▸ YOUR OBJECTIVE
In the entries below, find the line with "35: (295, 153, 5.51)" and the line with "49: (619, 50, 10.19)". Return those two lines and all lines between them, exactly.

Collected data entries
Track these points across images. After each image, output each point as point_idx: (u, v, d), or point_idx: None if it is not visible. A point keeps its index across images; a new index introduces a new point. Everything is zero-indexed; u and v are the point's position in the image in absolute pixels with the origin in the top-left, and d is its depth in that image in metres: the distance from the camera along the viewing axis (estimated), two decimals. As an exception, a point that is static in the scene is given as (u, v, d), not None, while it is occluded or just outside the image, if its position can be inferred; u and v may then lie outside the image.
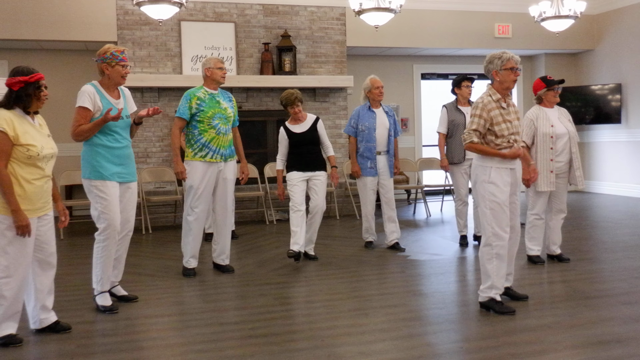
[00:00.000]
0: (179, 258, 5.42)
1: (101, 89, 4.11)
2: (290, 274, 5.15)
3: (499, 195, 3.81)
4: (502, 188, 3.82)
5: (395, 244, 6.06)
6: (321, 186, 5.57)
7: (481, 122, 3.83)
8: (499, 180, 3.82)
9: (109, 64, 4.08)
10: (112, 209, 4.03)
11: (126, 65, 4.12)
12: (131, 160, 4.23)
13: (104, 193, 4.02)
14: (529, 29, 9.85)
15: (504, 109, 3.87)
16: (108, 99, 4.09)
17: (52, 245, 3.63)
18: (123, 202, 4.17)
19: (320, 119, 5.68)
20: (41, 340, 3.58)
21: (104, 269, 4.12)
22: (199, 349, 3.40)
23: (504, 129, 3.83)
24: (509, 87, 3.89)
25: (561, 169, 5.10)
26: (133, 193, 4.27)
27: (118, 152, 4.09)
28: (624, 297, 4.23)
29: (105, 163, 4.03)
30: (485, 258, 3.91)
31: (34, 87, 3.44)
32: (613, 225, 7.35)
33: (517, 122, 3.96)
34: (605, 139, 10.55)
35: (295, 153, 5.51)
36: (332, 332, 3.65)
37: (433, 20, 9.67)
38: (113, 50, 4.09)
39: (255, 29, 8.73)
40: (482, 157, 3.91)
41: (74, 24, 8.13)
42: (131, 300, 4.37)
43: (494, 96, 3.89)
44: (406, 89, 10.44)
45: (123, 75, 4.12)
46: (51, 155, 3.52)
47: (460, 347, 3.39)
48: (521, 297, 4.17)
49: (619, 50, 10.19)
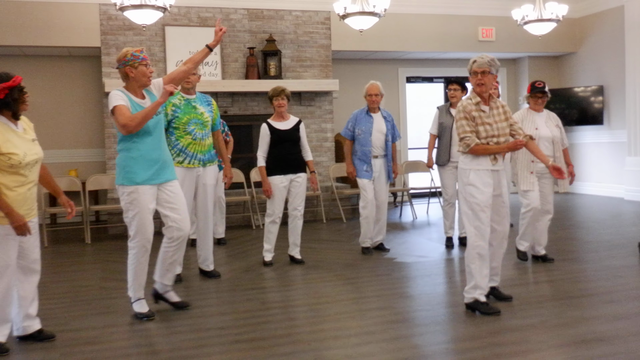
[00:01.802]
0: (164, 264, 5.39)
1: (128, 93, 3.94)
2: (277, 279, 5.15)
3: (478, 196, 3.88)
4: (482, 189, 3.89)
5: (379, 245, 6.12)
6: (301, 188, 5.58)
7: (469, 122, 3.92)
8: (478, 182, 3.90)
9: (132, 66, 3.88)
10: (142, 216, 3.88)
11: (149, 65, 3.95)
12: (166, 160, 4.02)
13: (135, 200, 3.88)
14: (512, 33, 9.95)
15: (483, 112, 3.96)
16: (135, 102, 3.94)
17: (35, 252, 3.60)
18: (170, 203, 4.00)
19: (302, 122, 5.71)
20: (25, 348, 3.54)
21: (135, 276, 4.00)
22: (185, 355, 3.38)
23: (481, 132, 3.92)
24: (479, 91, 3.97)
25: (544, 170, 5.15)
26: (176, 191, 4.04)
27: (151, 153, 3.92)
28: (608, 296, 4.28)
29: (136, 168, 3.87)
30: (469, 259, 3.95)
31: (18, 90, 3.41)
32: (596, 225, 7.43)
33: (504, 123, 3.99)
34: (588, 140, 10.66)
35: (276, 153, 5.50)
36: (319, 335, 3.65)
37: (417, 24, 9.73)
38: (132, 52, 3.89)
39: (240, 33, 8.73)
40: (463, 160, 3.99)
41: (57, 29, 8.07)
42: (183, 307, 4.23)
43: (473, 99, 3.99)
44: (391, 93, 10.48)
45: (148, 75, 3.93)
46: (35, 160, 3.48)
47: (447, 349, 3.40)
48: (506, 298, 4.20)
49: (600, 52, 10.32)
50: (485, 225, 3.89)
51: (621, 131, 9.98)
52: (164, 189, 4.00)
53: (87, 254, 6.65)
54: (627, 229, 6.99)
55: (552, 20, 8.22)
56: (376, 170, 5.95)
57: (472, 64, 3.96)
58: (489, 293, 4.16)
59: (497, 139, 3.94)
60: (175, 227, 4.03)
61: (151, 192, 3.93)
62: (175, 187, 4.07)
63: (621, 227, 7.20)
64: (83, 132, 9.04)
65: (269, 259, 5.65)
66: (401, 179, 9.82)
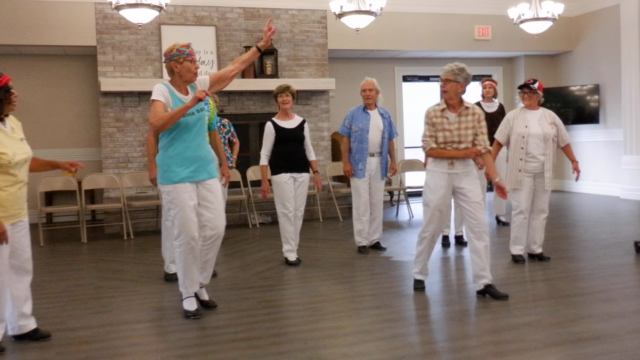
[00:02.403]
0: (160, 263, 5.39)
1: (172, 88, 3.92)
2: (273, 277, 5.14)
3: (429, 196, 4.28)
4: (433, 190, 4.26)
5: (376, 244, 6.12)
6: (303, 189, 5.58)
7: (430, 128, 4.27)
8: (431, 183, 4.28)
9: (177, 61, 3.85)
10: (183, 214, 3.86)
11: (194, 60, 3.91)
12: (206, 158, 3.98)
13: (175, 199, 3.87)
14: (508, 31, 9.96)
15: (447, 118, 4.23)
16: (178, 97, 3.91)
17: (27, 251, 3.58)
18: (206, 201, 3.97)
19: (307, 122, 5.70)
20: (20, 347, 3.54)
21: (185, 273, 3.98)
22: (181, 354, 3.37)
23: (439, 137, 4.22)
24: (444, 97, 4.26)
25: (537, 169, 5.18)
26: (214, 190, 4.00)
27: (188, 152, 3.88)
28: (603, 295, 4.29)
29: (174, 167, 3.86)
30: (416, 241, 4.50)
31: (4, 90, 3.39)
32: (592, 223, 7.45)
33: (469, 131, 4.20)
34: (584, 139, 10.68)
35: (280, 151, 5.48)
36: (315, 334, 3.65)
37: (414, 22, 9.74)
38: (179, 47, 3.86)
39: (236, 32, 8.72)
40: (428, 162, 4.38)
41: (52, 28, 8.04)
42: (211, 307, 4.19)
43: (439, 106, 4.29)
44: (388, 91, 10.48)
45: (193, 71, 3.89)
46: (24, 160, 3.47)
47: (443, 347, 3.41)
48: (502, 296, 4.21)
49: (596, 51, 10.34)
50: (430, 222, 4.31)
51: (617, 130, 10.00)
52: (202, 186, 3.97)
53: (83, 253, 6.63)
54: (623, 228, 7.01)
55: (548, 19, 8.23)
56: (372, 168, 5.94)
57: (440, 72, 4.28)
58: (484, 291, 4.22)
59: (458, 145, 4.19)
60: (209, 226, 4.00)
61: (191, 189, 3.90)
62: (213, 186, 4.02)
63: (617, 225, 7.22)
64: (79, 131, 9.02)
65: (292, 259, 5.56)
66: (398, 178, 9.83)
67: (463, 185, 4.22)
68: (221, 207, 4.08)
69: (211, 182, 4.01)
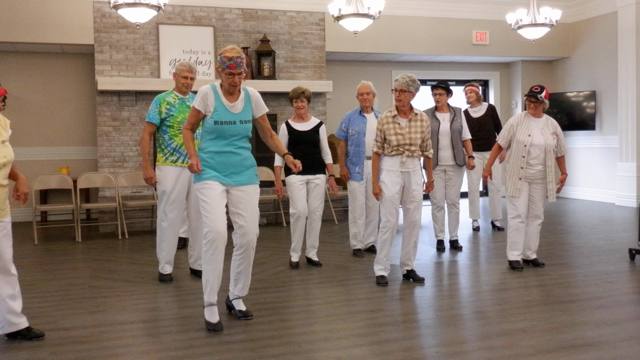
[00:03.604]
0: (155, 263, 5.37)
1: (219, 90, 3.84)
2: (268, 279, 5.14)
3: (386, 192, 4.77)
4: (389, 186, 4.76)
5: (371, 247, 6.12)
6: (319, 190, 5.57)
7: (379, 133, 4.82)
8: (387, 180, 4.78)
9: (220, 68, 3.76)
10: (212, 210, 3.73)
11: (233, 74, 3.72)
12: (242, 164, 3.87)
13: (204, 195, 3.77)
14: (506, 37, 9.99)
15: (398, 124, 4.75)
16: (222, 101, 3.81)
17: (7, 252, 3.51)
18: (235, 206, 3.86)
19: (323, 124, 5.69)
20: (13, 347, 3.52)
21: (208, 277, 3.81)
22: (175, 355, 3.36)
23: (392, 140, 4.72)
24: (397, 105, 4.79)
25: (536, 175, 5.19)
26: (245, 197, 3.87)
27: (223, 158, 3.81)
28: (597, 302, 4.30)
29: (206, 167, 3.79)
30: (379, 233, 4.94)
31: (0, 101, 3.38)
32: (587, 230, 7.46)
33: (418, 135, 4.75)
34: (580, 145, 10.72)
35: (293, 153, 5.45)
36: (309, 337, 3.64)
37: (412, 26, 9.75)
38: (222, 55, 3.73)
39: (235, 33, 8.71)
40: (382, 162, 4.84)
41: (50, 26, 8.02)
42: (247, 317, 4.00)
43: (391, 113, 4.79)
44: (385, 95, 10.49)
45: (231, 83, 3.76)
46: (3, 164, 3.42)
47: (437, 352, 3.41)
48: (420, 279, 4.90)
49: (593, 58, 10.37)
50: (389, 214, 4.80)
51: (613, 136, 10.03)
52: (234, 191, 3.87)
53: (78, 252, 6.61)
54: (618, 235, 7.03)
55: (545, 25, 8.25)
56: (368, 172, 5.93)
57: (394, 82, 4.80)
58: (407, 275, 4.97)
59: (409, 147, 4.71)
60: (239, 233, 3.89)
61: (221, 188, 3.81)
62: (246, 193, 3.88)
63: (612, 232, 7.24)
64: (75, 130, 8.99)
65: (294, 259, 5.59)
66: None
67: (412, 184, 4.77)
68: (253, 214, 3.91)
69: (244, 188, 3.88)
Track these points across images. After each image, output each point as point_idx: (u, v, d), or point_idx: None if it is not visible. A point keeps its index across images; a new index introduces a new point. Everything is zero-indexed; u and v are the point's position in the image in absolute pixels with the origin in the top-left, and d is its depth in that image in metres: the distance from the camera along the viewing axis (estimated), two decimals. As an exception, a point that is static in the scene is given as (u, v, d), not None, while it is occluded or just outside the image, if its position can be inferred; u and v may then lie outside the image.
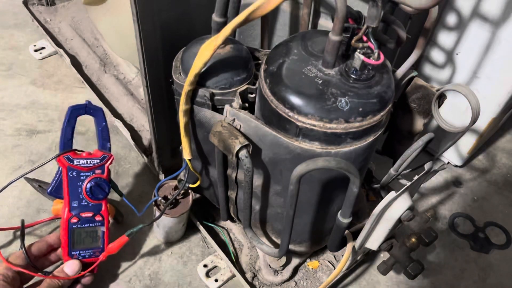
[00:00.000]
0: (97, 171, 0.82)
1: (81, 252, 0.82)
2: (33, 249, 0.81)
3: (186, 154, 0.76)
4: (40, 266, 0.81)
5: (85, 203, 0.82)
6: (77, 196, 0.81)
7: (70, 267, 0.80)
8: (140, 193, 1.03)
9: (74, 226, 0.81)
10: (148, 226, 0.86)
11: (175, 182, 0.90)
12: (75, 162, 0.80)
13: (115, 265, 0.91)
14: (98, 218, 0.82)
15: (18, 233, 0.93)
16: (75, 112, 0.84)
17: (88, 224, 0.82)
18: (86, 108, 0.85)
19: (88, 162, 0.81)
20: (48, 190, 0.84)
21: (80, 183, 0.81)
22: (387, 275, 0.88)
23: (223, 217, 0.90)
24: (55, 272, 0.80)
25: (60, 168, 0.81)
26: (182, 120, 0.72)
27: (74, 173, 0.80)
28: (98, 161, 0.82)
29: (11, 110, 1.16)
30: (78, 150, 0.82)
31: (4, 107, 1.17)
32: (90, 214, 0.82)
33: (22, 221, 0.85)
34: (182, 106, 0.70)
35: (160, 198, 0.87)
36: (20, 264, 0.78)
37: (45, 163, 0.86)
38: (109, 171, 0.84)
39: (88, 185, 0.81)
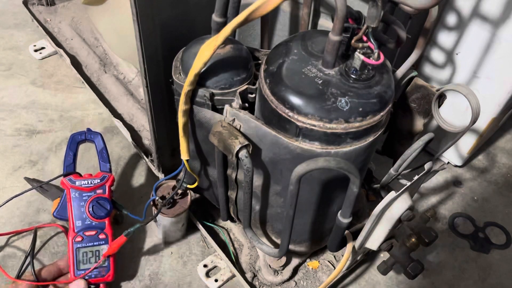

▸ SOLUTION
35: (295, 153, 5.51)
36: (332, 332, 3.65)
37: (433, 20, 9.67)
38: (113, 50, 4.09)
39: (255, 29, 8.73)
40: (482, 157, 3.91)
41: (74, 24, 8.13)
42: (131, 300, 4.37)
43: (494, 96, 3.89)
44: (406, 89, 10.44)
45: (123, 75, 4.12)
46: (51, 155, 3.52)
47: (460, 347, 3.39)
48: (521, 297, 4.17)
49: (619, 50, 10.19)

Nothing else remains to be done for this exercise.